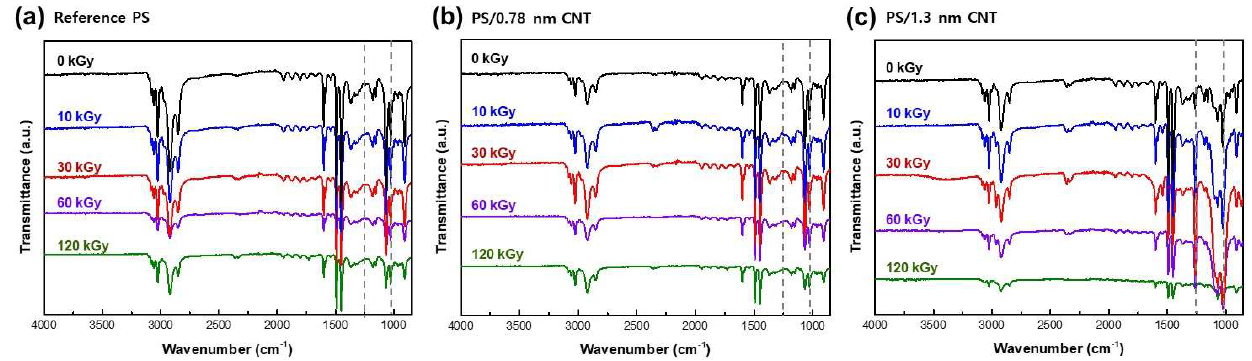
Figure 5. Fourier-transform infrared spectroscopy spectra for PS ( a ), and PS/SW-CNT composites with an SW-CNT diameter (0.78 nm ( b ) and 1.3 nm ( c )) upon gamma irradiation.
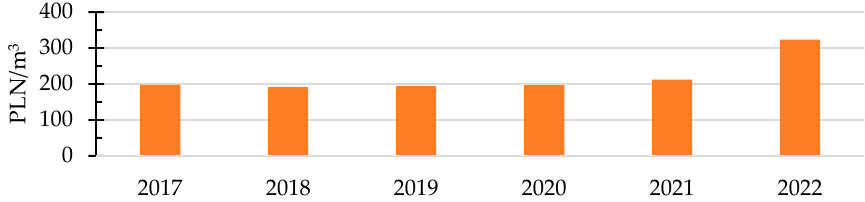
Figure 1. Average annual log prices in Poland in 2017–2022 (data source: Statistics Poland [8]). The direction of softwood lumber price changes is similar to that of the log price changes, as shown in Figure 2.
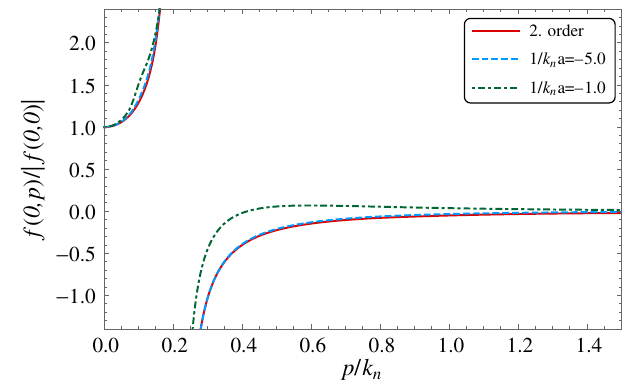
¼ B ¼ 0 . 2 , a n B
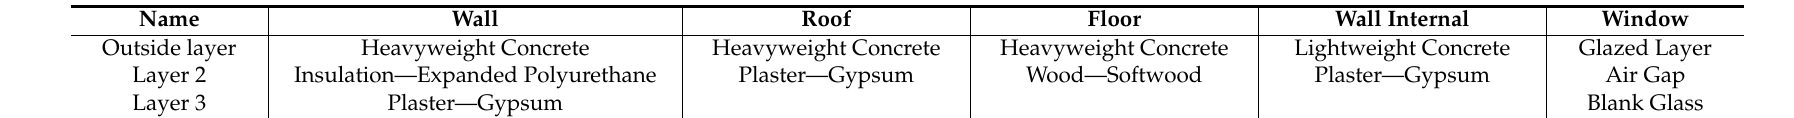
Table 3. Construction of each of the surfaces within the modeled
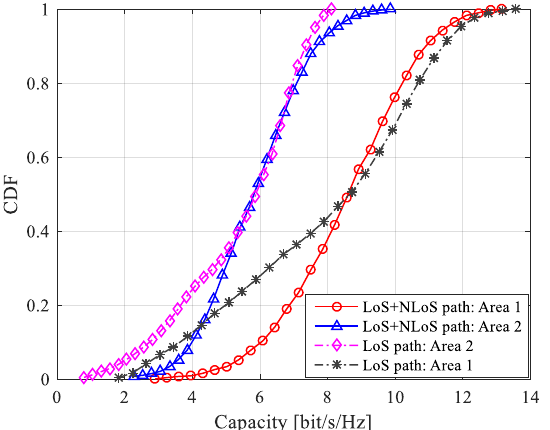
Figure 9. CDF of channel capacity for a MIMO system with double-port fed LCX considering LoS only path and both LoS and NLoS paths for different locations in the tunnel.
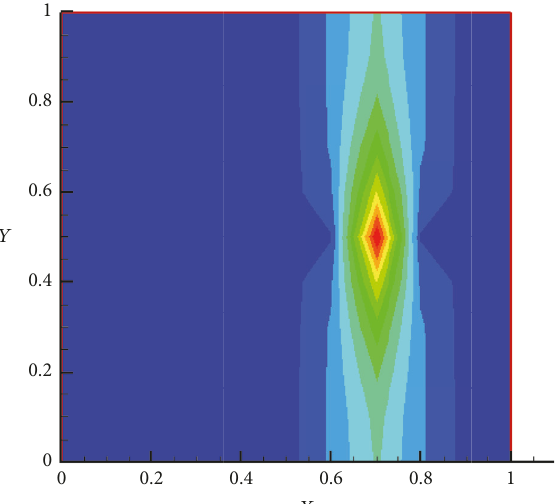
Figure 6: Energy density distribution predicted by EFEA while the plate is excited at point 𝑏 .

What you need to do:
Answer with one number only: how many lines above contain the word "Figure".

Answer box:
4